Le cycle d’activité solaire de 11 ans est un phénomène bien connu, au cours duquel l’intensité du champ magnétique du Soleil varie et ses polarités s’inversent. Au cours des 30 dernières années, les astronomes ont identifié un comportement similaire pour plusieurs étoiles semblables au Soleil. Mais jusqu’à présent, aucune inversion de polarités magnétiques n’a été observée pour leurs homologues plus froides, les étoiles naines rouges.

Une équipe internationale incluant des scientifiques du CNRS [1] vient de montrer que le champ magnétique de la naine rouge extrêmement active AD Leonis pourrait s’approcher d’un renversement de polarités. Ces données ont été obtenues à l’aide des instruments ESPaDOnS [2] et SPIRou [3] au Télescope Canada-France-Hawaii (TCFH) ainsi que NARVAL [4] au Télescope Bernard Lyot (TBL).

AD Leonis est une étoile naine rouge notoirement active, qui possède un champ magnétique environ 1000 fois plus intense que celui du Soleil. Bien que des indices de cycles d’activité existent, on ne sait pas encore si les naines rouges peuvent présenter des cycles magnétiques.

AD Leonis a été observée depuis 2006 avec les instruments ESPaDOnS et NARVAL, et depuis 2019 avec SPIRou. L’étude menée par Stefano Bellotti, doctorant à l’IRAP, montre que non seulement l’intensité du champ magnétique diminue continûment sur cette période, mais également que les pôles magnétiques de l’étoile ont commencé à basculer. Bien qu’une inversion de polarités n’ait pas eu lieu pendant les observations SPIRou, ces résultats indiquent que les naines rouges comme AD Leonis pourraient subir des cycles magnétiques, comme le Soleil.

Ce résultat permet donc de mieux comprendre la génération du champ magnétique des étoiles plus froides que le Soleil. En outre, l’étude du champ magnétique des naines rouges ‒ cibles privilégiées pour la détection d’exoplanètes rocheuses semblables à la Terre ‒ est essentielle pour comprendre l’environnement spatial dans lequel les exoplanètes rocheuses orbitent.


Références

Belloti S. et al.

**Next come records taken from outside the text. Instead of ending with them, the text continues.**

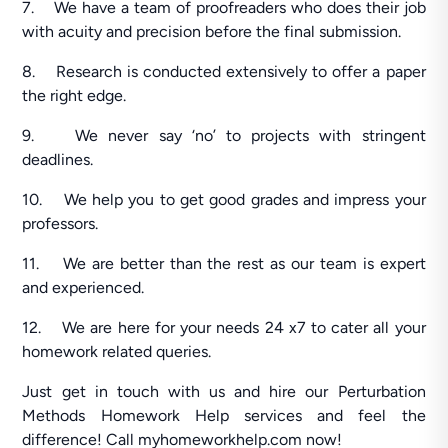
7. We have a team of proofreaders who does their job
with acuity and precision before the final submission.
8. Research is conducted extensively to offer a paper
the right edge.
9. We never say ‘no’ to projects with stringent
deadlines.
10. We help you to get good grades and impress your
professors.
11. We are better than the rest as our team is expert
and experienced.
12. We are here for your needs 24 x7 to cater all your
homework related queries.
Just get in touch with us and hire our Perturbation
Methods Homework Help services and feel the
difference! Call myhomeworkhelp.com now!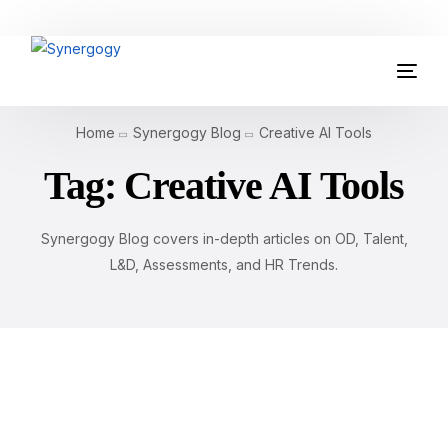
Organisation Development
Home
Synergogy Blog
Creative AI Tools
Workplace Learning
Tag:
Creative AI Tools
Assessments
Synergogy Blog covers in-depth articles on OD, Talent,
AI Certifications
L&D, Assessments, and HR Trends.
Synergogy Blog
Get In Touch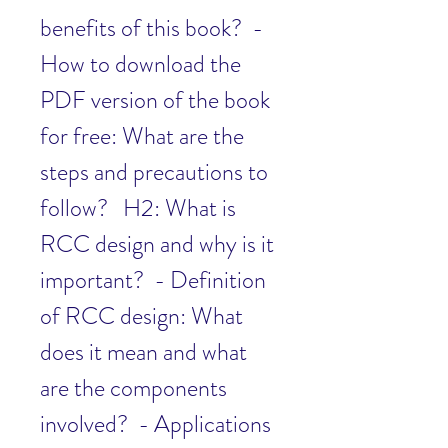
benefits of this book?  - 
How to download the 
PDF version of the book 
for free: What are the 
steps and precautions to 
follow?   H2: What is 
RCC design and why is it 
important?  - Definition 
of RCC design: What 
does it mean and what 
are the components 
involved?  - Applications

Monitoring the large-scale magnetic field of AD Leo with SPIRou, ESPaDOnS, and Narval, Astronomy & Astrophysics, 676, A56. DOI : 10.1051/0004-6361/202346845

Contact scientifique local

 Xavier Delfosse, astronome OSUG à l’IPAG / OSUG

Cet article a initialement été publié par le CNRS INSU.

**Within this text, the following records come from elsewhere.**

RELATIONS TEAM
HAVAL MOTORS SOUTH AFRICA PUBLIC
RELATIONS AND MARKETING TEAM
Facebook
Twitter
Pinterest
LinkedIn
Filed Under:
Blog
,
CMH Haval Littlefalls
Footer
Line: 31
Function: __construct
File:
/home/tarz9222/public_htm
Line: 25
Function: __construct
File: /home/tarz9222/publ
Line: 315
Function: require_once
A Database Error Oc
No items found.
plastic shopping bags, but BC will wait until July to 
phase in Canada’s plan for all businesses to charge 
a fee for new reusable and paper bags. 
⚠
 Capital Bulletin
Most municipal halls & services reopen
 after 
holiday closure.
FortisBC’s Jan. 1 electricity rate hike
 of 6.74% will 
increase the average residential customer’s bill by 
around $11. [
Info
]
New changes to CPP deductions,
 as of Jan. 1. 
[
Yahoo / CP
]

[1Laboratoires CNRS impliqués
 Institut de recherche en astrophysique et planétologie (IRAP - OMP)
Tutelles : CNRS / CNES / Université Toulouse 3
 Institut de planétologie et d’astrophysique de Grenoble (IPAG - OSUG)
Tutelles : CNRS / Université de Grenoble
 Institut d’astrophysique de Paris (IAP)
Tutelles : CNRS / Sorbonne Université
 Laboratoire d’astrophysique de Marseille (LAM - OSU Pytheas)
Tutelles : CNRS / CNES / Aix Marseille Université
 Laboratoire univers et particules de Montpellier (LUPM - OREME)
Tutelles : CNRS / Université de Montpellier

[2Le spectropolarimètre stellaire de nouvelle génération ESPaDOnS est un projet financé dans le cadre d’un partenariat entre la France (CNRS/INSU, Ministère de la Recherche, LATT - Observatoire Midi Pyrénées, Laboratoire d’Etudes Spatiales et d’Instrumentation en Astrophysique - Observatoire de Paris), le Canada (NSERC), le Télescope Canada-France-Hawaii et l’ESA (ESTEC/RSSD).

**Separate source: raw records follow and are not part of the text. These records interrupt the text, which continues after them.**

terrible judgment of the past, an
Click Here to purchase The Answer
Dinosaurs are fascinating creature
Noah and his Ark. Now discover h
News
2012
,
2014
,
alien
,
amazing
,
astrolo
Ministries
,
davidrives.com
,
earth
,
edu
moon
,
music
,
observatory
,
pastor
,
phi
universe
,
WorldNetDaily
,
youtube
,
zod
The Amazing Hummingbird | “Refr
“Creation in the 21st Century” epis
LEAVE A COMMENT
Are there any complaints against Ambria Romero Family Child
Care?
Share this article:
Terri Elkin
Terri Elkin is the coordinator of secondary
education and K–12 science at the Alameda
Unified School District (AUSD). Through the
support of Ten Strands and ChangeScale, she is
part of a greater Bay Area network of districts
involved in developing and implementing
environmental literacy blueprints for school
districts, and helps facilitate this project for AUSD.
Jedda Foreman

[3SPIRou est à la fois un spectropolarimètre et un velocimètre de haute précision fonctionnant dans le proche IR (0.98-2.35µm). SPIRou est un projet international, géré par un consortium réparti sur France, Canada, Suisse, Taiwan, Portugal, Brésil et Hawaii. Coté français 4 laboratoires sont impliqués au niveau technique : IRAP (Toulouse), IPAG (Grenoble), OHP/LAM (Marseille) et LESIA (Meudon).

[4Comme son jumeau ESPaDOnS, NARVAL est spectropolarimètre stellaire, développé au sein de l’Observatoire Midi-Pyrénées (OMP – CNES/CNRS/Météo France/IRD/UT3 Paul Sabatier), par les équipes scientifiques et techniques de l’Institut de recherche en astrophysique et planétologie (Irap/OMP – CNRS / CNES / UT3 Paul Sabatier), du Télescope Bernard Lyot (TBL) et les services communs de l’OMP.